Alloy and Rim Straightening

Alloy wheels are made from an alloy of Aluminium or Magnesium. Alloys are the mixtures of pure metals and other elements. The reason for opting alloy wheels is that these provide greater strength over pure metals. On the other hand, Aluminium and Magnesium alloys offer same strength at the lighter weight with better heat conduction and improved cosmetic appearance over pure metal wheels. Although steel is also an alloy of Iron and Carbon, the term ‘alloy wheel’ is reserved for wheels made from non-ferrous alloys. Many owners also prefer heavy stainless steel rims in their vehicles due to being a heavy-duty variant and aesthetically beautiful.

Alloy and Steel Rim Straightening: Potholes, raised manhole covers, or curbs, are a few obstacles that can bend your wheel. In such cases, the bend announces itself by causing the car to vibrate or making abrupt sounds.

Back in the dark ages, when both men and wheels were all steel, a good mechanic could take a bent steel wheel and pound it out with a hammer. This technique was not very precise. However, the mechanic was still able to bend the steel back to the point where the wheel could make contact with the tire and hold air.

Nowadays, some mechanics still offer to hammer out bent Aluminium wheels. Do not allow any mechanic to hammer out your Aluminium wheels as most likely the outcome will be a cracked or destroyed wheel. Even if it does not crack, the alloy will be damaged and will never be the same.
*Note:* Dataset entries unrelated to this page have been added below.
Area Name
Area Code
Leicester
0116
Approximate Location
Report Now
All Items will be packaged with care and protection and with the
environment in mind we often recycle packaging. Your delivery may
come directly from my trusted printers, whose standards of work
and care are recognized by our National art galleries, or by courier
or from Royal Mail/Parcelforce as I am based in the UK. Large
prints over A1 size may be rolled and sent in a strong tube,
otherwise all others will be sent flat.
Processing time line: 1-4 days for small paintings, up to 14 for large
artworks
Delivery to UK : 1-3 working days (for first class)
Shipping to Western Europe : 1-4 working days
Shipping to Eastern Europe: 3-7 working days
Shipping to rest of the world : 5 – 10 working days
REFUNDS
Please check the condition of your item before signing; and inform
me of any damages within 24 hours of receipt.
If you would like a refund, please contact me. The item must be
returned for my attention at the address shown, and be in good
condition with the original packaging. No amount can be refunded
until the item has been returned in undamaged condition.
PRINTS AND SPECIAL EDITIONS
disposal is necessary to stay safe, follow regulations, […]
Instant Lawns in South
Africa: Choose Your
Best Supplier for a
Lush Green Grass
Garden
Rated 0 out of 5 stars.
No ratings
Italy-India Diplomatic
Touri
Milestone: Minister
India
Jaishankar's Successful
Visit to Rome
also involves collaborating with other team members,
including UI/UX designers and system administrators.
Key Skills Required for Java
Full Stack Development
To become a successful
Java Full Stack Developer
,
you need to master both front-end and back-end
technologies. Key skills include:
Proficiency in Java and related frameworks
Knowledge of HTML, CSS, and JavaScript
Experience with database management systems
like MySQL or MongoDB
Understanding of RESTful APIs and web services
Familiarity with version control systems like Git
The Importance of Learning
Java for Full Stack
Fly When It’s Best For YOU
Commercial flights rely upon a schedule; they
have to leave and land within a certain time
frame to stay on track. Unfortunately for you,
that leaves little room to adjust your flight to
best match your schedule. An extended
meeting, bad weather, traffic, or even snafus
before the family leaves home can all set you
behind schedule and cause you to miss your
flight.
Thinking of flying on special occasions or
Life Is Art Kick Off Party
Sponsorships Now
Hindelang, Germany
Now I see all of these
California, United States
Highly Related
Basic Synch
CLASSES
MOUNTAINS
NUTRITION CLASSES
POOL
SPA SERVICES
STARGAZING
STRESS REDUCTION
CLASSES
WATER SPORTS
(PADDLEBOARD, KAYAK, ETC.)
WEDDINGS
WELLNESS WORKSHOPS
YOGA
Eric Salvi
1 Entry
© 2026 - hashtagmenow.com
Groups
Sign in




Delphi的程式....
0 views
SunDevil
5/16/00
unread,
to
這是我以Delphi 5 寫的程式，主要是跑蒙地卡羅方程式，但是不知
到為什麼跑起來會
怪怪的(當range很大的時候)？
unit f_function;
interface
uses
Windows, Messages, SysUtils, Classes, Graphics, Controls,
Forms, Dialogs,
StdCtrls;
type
The best way to deal with such a situation is to visit an auto-shop that has modern wheel straightening equipment that can get the job done without any issues.

At Sundar Tyres we are well-equipped to deal with such a situation with technologies supported by high-tech equipment and experienced technical staff. We do not believe in hammering out every situation as we trust in precision. Some of the techniques popularly employed by tyre retailers and reputed auto-shops are explained here.

  • Cold Roller Technology: This technology involves placing a mechanically-powered roller against the wheel and pressing the bend out as the wheel spins on a broaching machine. No actual metallurgy or annealing is performed in this process and this is carried out without any heat. This is a major reason that this process carries a significant risk of cracking the wheel. In addition, this method is restricted to radial bends and generic machines cannot affect the wheel laterally.
  • Hydraulic Assistance: It’s a technique that requires the wheel to be placed on a rack which centers the wheel to read it through a dial gauge. The wheel is then heated and rammed by the hydraulic rams located at various points on the rack. However, the efficiency of this technique entirely depends on the skill of the operator. A skilled and experienced operator can make your wheel new in no time whereas an inexperienced operator can ruin it in no time.